## Prompt
Convert the entries below into a Markdown table with the columns Row and Line, one numbered row per line, omitting blank lines. Leave the pictures out of the table.

## Given data
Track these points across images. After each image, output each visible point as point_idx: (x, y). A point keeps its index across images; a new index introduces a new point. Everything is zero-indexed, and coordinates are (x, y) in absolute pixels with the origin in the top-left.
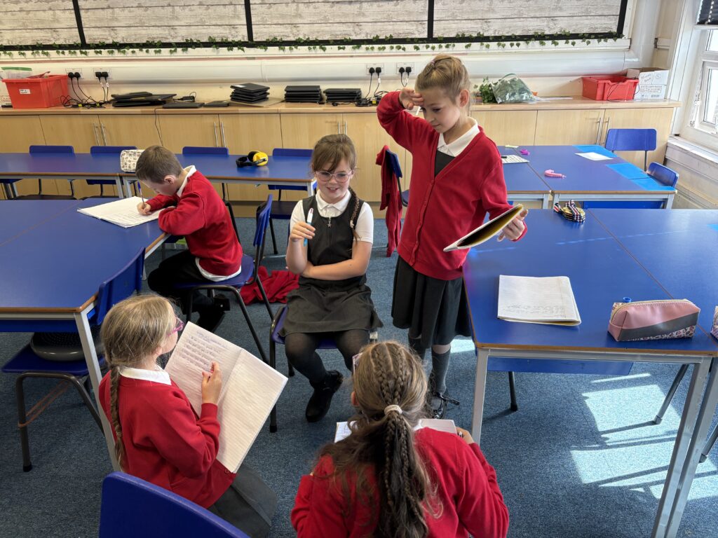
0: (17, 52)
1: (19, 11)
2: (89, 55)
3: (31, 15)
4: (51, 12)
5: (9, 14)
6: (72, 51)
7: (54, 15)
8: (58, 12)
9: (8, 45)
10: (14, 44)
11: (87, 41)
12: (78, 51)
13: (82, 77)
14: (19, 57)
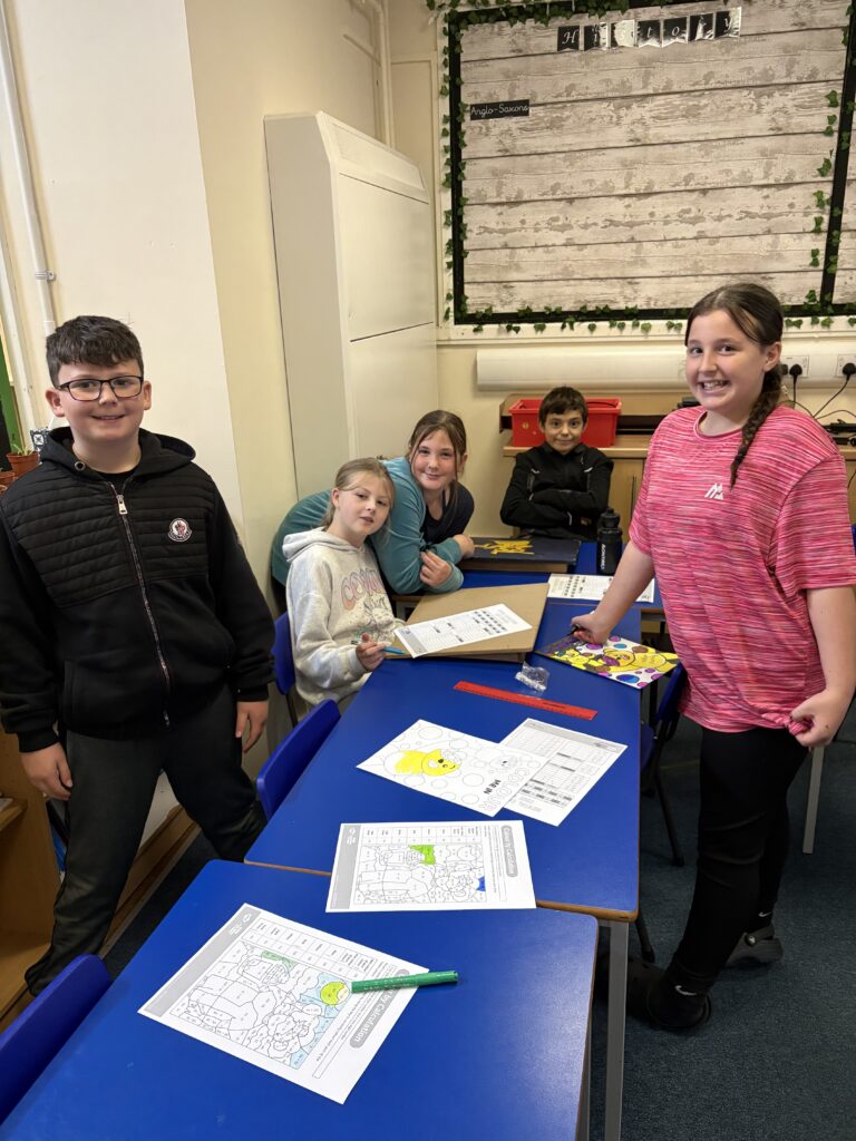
0: (665, 322)
1: (696, 238)
2: (833, 327)
3: (718, 246)
4: (769, 239)
5: (669, 244)
6: (794, 319)
7: (774, 245)
8: (785, 239)
9: (645, 307)
10: (660, 306)
11: (837, 298)
12: (807, 320)
13: (804, 374)
14: (665, 332)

## Finished task
| Row | Line |
|---|---|
| 1 | Track these points across images. After each image, output each visible point as point_idx: (x, y). A point keeps its index across images; a new index introduces a new point. Everything is zero-indexed, and coordinates are (x, y) in absolute pixels with the origin in the top-left. |
| 2 | 0: (17, 52) |
| 3 | 1: (19, 11) |
| 4 | 2: (89, 55) |
| 5 | 3: (31, 15) |
| 6 | 4: (51, 12) |
| 7 | 5: (9, 14) |
| 8 | 6: (72, 51) |
| 9 | 7: (54, 15) |
| 10 | 8: (58, 12) |
| 11 | 9: (8, 45) |
| 12 | 10: (14, 44) |
| 13 | 11: (87, 41) |
| 14 | 12: (78, 51) |
| 15 | 13: (82, 77) |
| 16 | 14: (19, 57) |
| 17 | 0: (665, 322) |
| 18 | 1: (696, 238) |
| 19 | 2: (833, 327) |
| 20 | 3: (718, 246) |
| 21 | 4: (769, 239) |
| 22 | 5: (669, 244) |
| 23 | 6: (794, 319) |
| 24 | 7: (774, 245) |
| 25 | 8: (785, 239) |
| 26 | 9: (645, 307) |
| 27 | 10: (660, 306) |
| 28 | 11: (837, 298) |
| 29 | 12: (807, 320) |
| 30 | 13: (804, 374) |
| 31 | 14: (665, 332) |